STORED DATA:
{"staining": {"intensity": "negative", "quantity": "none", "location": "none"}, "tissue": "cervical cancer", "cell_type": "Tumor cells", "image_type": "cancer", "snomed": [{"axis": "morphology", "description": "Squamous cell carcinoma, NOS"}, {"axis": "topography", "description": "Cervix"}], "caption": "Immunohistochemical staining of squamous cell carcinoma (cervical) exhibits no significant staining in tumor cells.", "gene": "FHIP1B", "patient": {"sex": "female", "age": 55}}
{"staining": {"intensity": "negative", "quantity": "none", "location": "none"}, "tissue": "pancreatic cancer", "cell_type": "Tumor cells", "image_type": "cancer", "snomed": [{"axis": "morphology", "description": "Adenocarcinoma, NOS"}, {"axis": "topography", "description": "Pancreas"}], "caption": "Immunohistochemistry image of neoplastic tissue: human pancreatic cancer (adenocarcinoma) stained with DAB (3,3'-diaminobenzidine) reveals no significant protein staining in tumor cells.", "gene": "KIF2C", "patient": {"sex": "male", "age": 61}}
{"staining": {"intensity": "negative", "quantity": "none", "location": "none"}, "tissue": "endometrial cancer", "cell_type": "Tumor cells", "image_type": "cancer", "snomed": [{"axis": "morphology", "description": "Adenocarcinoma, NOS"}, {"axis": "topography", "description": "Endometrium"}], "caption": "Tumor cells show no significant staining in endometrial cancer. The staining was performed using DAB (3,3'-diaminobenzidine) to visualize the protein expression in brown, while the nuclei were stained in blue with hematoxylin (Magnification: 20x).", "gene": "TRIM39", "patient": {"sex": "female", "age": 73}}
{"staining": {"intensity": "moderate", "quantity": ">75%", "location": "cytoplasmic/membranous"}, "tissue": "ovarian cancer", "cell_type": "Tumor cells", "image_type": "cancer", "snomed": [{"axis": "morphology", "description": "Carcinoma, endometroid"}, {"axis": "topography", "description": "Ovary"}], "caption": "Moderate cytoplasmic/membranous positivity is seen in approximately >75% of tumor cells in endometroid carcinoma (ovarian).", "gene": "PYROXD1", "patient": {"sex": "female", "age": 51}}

TASK GOAL: Give the listing again in full, and make every line match exactly.

ANSWER BELOW:
{"staining": {"intensity": "negative", "quantity": "none", "location": "none"}, "tissue": "cervical cancer", "cell_type": "Tumor cells", "image_type": "cancer", "snomed": [{"axis": "morphology", "description": "Squamous cell carcinoma, NOS"}, {"axis": "topography", "description": "Cervix"}], "caption": "Immunohistochemical staining of squamous cell carcinoma (cervical) exhibits no significant staining in tumor cells.", "gene": "FHIP1B", "patient": {"sex": "female", "age": 55}}
{"staining": {"intensity": "negative", "quantity": "none", "location": "none"}, "tissue": "pancreatic cancer", "cell_type": "Tumor cells", "image_type": "cancer", "snomed": [{"axis": "morphology", "description": "Adenocarcinoma, NOS"}, {"axis": "topography", "description": "Pancreas"}], "caption": "Immunohistochemistry image of neoplastic tissue: human pancreatic cancer (adenocarcinoma) stained with DAB (3,3'-diaminobenzidine) reveals no significant protein staining in tumor cells.", "gene": "KIF2C", "patient": {"sex": "male", "age": 61}}
{"staining": {"intensity": "negative", "quantity": "none", "location": "none"}, "tissue": "endometrial cancer", "cell_type": "Tumor cells", "image_type": "cancer", "snomed": [{"axis": "morphology", "description": "Adenocarcinoma, NOS"}, {"axis": "topography", "description": "Endometrium"}], "caption": "Tumor cells show no significant staining in endometrial cancer. The staining was performed using DAB (3,3'-diaminobenzidine) to visualize the protein expression in brown, while the nuclei were stained in blue with hematoxylin (Magnification: 20x).", "gene": "TRIM39", "patient": {"sex": "female", "age": 73}}
{"staining": {"intensity": "moderate", "quantity": ">75%", "location": "cytoplasmic/membranous"}, "tissue": "ovarian cancer", "cell_type": "Tumor cells", "image_type": "cancer", "snomed": [{"axis": "morphology", "description": "Carcinoma, endometroid"}, {"axis": "topography", "description": "Ovary"}], "caption": "Moderate cytoplasmic/membranous positivity is seen in approximately >75% of tumor cells in endometroid carcinoma (ovarian).", "gene": "PYROXD1", "patient": {"sex": "female", "age": 51}}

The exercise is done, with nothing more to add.